Mobile Phones Help Americans Encounter More Diverse News
Thanks largely to mobile phones, Americans are reading news from a wider range of sources, though many do not read any online news at all.
- Researchers previously believed Americans were reading fewer news sources, leading to "news bubbles."
- This is the first study to take into account how people read news on mobile phones and tablets.
In recent years, we’ve heard a lot about “news bubbles” and “echo chambers” – the idea that in order to validate their own worldviews, liberals are reading liberal news and conservatives are reading conservative news. The proliferation of partisan online news sites, the thinking goes, only makes it worse. Numerous studies have supported these ideas, however they all have one thing in common: they haven’t taken into account the news people read on their mobile devices.
In a new study newly published in the Proceedings of the National Academy of Sciences (PNAS), researchers at the University of Pennsylvania’s Annenberg School for Communication analyzed the news consumption of tens of thousands of Americans over a five year period on their desktop computers, tablets, and mobile phones. What they found was that contrary to the conventional wisdom about segregated news bubbles, mobile devices are exposing Americans to a much greater variety of news, diversifying the stories that people encounter and exposing them to a breadth of information sources.
In an era where mobile phones are increasingly the gateway to the internet for the majority worldwide, this insight into mobile news exposure is an encouraging sign.
“Given our observation that echo chambers are not as significant as many assume they are, our data suggest that Americans might still be willing to hear from the other side,” says lead author Tian Yang, a doctoral candidate at the Annenberg School for Communication at the University of Pennsylvania. “Also, getting information from a diverse pool of news sources might help reduce the effects of misinformation, a major concern in the current information environment.”
The study shows that exposure to news through desktop computers has resulted in people reading from a narrower set of sources over time. But when the analysis take into account the full range of devices on which people access the internet, including mobile phones, the picture that emerges is one in which Americans encounter a much wider range of news sources, exposure that is largely not dictated by their partisan beliefs. On average, the political ideology of news audiences only counted for 16% of the variation in their exposure to news outlets.
“Our results are counterintuitive because we are taking into account a large percentage of the online population that is often excluded from the data,” says senior author Sandra González-Bailón, Associate Professor of Communication at the Annenberg School for Communication. “Examining mobile phone usage totally changes the picture of how people encounter information online.”
The researchers theorize that the structure of mobile apps, news aggregators, and social media networks lead people to click on stories on a variety of sites that they might not otherwise visit.

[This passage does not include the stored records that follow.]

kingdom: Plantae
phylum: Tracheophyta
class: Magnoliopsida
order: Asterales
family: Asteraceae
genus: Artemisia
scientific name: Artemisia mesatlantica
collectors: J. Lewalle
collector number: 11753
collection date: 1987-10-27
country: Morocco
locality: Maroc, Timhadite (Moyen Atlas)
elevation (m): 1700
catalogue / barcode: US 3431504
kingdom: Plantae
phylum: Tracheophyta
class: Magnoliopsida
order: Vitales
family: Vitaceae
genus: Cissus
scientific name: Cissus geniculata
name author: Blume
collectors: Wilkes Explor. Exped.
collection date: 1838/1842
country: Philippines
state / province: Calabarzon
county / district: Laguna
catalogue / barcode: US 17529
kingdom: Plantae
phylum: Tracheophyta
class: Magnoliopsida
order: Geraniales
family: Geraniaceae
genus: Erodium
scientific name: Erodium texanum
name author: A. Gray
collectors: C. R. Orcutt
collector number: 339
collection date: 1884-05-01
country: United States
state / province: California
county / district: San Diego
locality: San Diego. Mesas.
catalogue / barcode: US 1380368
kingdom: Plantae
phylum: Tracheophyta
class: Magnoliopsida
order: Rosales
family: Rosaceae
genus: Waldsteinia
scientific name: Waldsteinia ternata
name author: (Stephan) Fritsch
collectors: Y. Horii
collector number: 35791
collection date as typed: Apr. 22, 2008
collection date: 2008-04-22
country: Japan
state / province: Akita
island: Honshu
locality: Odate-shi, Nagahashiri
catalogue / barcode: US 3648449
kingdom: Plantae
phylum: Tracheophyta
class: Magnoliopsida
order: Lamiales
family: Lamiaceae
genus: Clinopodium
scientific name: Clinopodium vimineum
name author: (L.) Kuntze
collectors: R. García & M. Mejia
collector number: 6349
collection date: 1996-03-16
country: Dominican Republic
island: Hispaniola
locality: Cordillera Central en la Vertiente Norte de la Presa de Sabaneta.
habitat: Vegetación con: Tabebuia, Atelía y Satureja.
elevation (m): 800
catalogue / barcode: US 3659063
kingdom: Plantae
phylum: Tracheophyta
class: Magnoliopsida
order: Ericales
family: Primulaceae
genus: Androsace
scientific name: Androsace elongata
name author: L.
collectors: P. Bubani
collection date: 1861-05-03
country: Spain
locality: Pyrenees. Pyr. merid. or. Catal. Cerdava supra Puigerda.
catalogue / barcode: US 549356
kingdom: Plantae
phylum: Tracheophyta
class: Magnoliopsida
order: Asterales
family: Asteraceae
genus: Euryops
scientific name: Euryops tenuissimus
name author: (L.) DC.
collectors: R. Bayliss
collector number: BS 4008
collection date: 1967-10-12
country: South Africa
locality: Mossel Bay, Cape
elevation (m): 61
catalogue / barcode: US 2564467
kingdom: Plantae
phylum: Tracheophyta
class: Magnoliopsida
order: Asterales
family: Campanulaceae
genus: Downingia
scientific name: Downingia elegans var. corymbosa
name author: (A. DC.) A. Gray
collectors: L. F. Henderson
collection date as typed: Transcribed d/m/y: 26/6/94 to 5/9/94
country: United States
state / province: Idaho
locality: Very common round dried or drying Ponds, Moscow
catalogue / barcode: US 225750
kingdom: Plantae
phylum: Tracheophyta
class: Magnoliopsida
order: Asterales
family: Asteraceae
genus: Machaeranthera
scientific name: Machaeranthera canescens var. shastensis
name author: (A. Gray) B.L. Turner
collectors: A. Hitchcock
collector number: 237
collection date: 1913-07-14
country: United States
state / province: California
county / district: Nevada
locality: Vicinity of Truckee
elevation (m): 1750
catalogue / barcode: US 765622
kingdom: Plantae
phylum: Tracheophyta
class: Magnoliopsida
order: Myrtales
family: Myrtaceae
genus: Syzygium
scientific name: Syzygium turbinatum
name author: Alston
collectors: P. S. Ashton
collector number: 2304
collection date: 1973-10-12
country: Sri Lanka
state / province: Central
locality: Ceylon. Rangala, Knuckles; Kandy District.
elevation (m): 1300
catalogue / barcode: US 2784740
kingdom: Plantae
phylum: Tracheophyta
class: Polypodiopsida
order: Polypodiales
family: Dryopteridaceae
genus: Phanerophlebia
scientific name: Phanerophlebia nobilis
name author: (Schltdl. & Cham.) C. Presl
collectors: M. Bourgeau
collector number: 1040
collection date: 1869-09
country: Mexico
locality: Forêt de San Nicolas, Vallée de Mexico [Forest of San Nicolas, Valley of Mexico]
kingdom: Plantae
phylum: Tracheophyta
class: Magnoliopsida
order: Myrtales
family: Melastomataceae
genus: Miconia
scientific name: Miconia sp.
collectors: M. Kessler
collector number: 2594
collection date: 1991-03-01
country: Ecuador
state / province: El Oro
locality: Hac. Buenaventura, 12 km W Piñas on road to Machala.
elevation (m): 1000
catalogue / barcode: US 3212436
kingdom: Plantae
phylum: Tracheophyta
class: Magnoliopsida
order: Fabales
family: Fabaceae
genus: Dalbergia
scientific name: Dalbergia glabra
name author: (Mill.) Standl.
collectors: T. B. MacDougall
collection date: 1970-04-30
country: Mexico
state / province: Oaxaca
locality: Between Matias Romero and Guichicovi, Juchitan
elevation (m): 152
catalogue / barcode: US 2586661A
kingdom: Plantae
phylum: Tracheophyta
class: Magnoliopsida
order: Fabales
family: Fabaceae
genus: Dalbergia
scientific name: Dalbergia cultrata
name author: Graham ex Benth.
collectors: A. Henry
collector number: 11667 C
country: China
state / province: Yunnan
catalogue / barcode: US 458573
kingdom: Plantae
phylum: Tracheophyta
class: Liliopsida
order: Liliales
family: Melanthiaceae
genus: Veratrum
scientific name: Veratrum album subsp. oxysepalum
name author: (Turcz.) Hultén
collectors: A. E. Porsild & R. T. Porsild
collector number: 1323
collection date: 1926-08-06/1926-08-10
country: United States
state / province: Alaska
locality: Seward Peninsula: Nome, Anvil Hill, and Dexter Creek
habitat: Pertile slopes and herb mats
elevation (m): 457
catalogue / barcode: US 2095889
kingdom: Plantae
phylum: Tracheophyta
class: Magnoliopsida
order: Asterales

While the data paint a pro-democratic picture of a broadly-informed electorate, there was another, less optimistic finding: half of Americans who are online do not read news on any of their digital devices. While we think about Americans as split between two news bubbles, in fact half of the U.S. population is opting out of online news altogether.
“What this tells us is that the left/right ideological divide may be less important than the divide between those who are informed and those who are not,” says González-Bailón. “And this finding matters because news avoiders are likely to be more vulnerable to misinformation and manipulation, and we have to do more to research that.”
In addition to Yang and González-Bailón, co-authors on the study include Silvia Majó-Vázquez and Rasmus K. Nielsen, both of University of Oxford. The research was funded by National Science Foundation grant #1729412 and was completed while González-Bailón was on sabbatical leave at the Center for Advanced Study in the Behavioral Sciences at Stanford University.